Le phénomène de la violence conjugale atteint des niveaux si élevés que la Maison l’Escale de l’Estrie doit refuser des hébergements à des femmes et des enfants qui en sont victimes.

Si on lui donnait la possibilité, Dominique Côté, directrice de l’Escale, doublerait le nombre de places afin d’accueillir plus de pensionnaires. Actuellement, on peut héberger 16 personnes dans les neuf chambres de la maison d’hébergement. 

«L’an dernier, nous avons dû faire 234 refus», estime-t-elle.

«On pourrait accueillir le double de femmes. Nous n’aurions pas l’espace, mais il nous faudrait d’autres bâtiments.»

Selon la gestionnaire, toutes les maisons pour femmes victimes de violence au Québec ont peine à répondre à la demande. L’Escale ne fait pas exception, affichant complet.

La direction doit faire des choix, avoue Dominique Côté, invitée à l’émission Midi Actualité à commenter la nouvelle à ce sujet parue dans La Presse.

«On évalue le niveau de dangerosité pour les femmes et les enfants. Il ne faut pas que les gens aient peur de nous appeler. On va trouver des moyens d’aider. On peut parler avec des intervenants 24 heures sur sept jours», plaide-t-elle.

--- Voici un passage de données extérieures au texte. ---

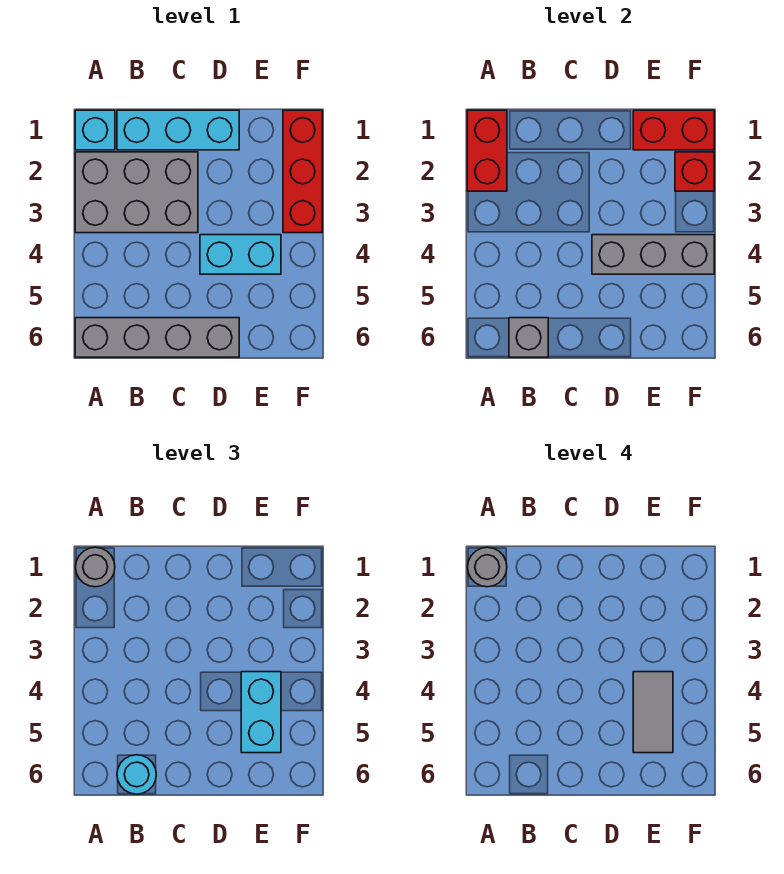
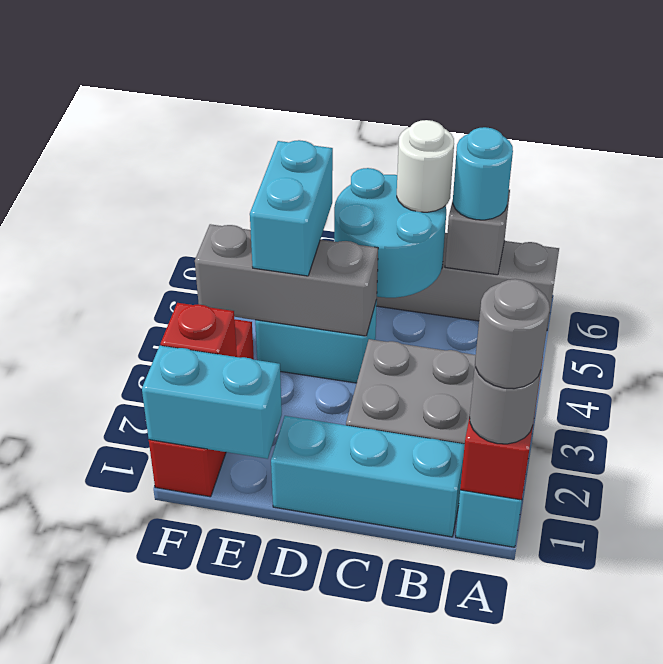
none -> cyan round brick C5:D6 level 2
none -> white round brick C6 level 3
red brick E1:F1 level 2 -> cyan brick E1:F1 level 2
grey tile E4:E5 level 4 -> none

«Par exemple, les cas les plus urgents peuvent être hébergés à l’hôtel. On fait des miracles avec nos équipes.»

2600 appels

En 2023, la Maison l’Escale a reçu 2600 appels pour diverses demandes d'aide. On remarque une petite augmentation par rapport à l’année précédente. 

«Les gens parlent plus de violence conjugale. C’est peut-être rendu moins tabou», ajoute-t-elle. 

«Des fois, ce sont des gens qui nous contactent pour une collègue de travail ou une proche. Ce n’est pas toujours facile de prendre le téléphone pour demander de l’aide. Quand c’est un ami ou un membre de la famille, ça peut faire débloquer les choses.»

Plus de fonds 

Si on lui attribuait plus de fonds, l’Escale pourrait aussi embaucher plus de personnels, ouvrir un bureau ailleurs en région et couvrir plus de territoire, a poursuivi Mme Côté, questionnée par l’animateur Martin Pelletier.

«On remarquer que c’est plus facile pour une femme qui demeure à Sherbrooke d’obtenir de l’aide que pour une femme qui demeure en région, a-t-elle déploré. Une chance que nous avons des partenaires pour nous aider.»

«On ne veut pas laisser le message qu’il ne faut pas nous contacter. Il ne faut pas hésiter. Nos services sont disponibles et gratuits.»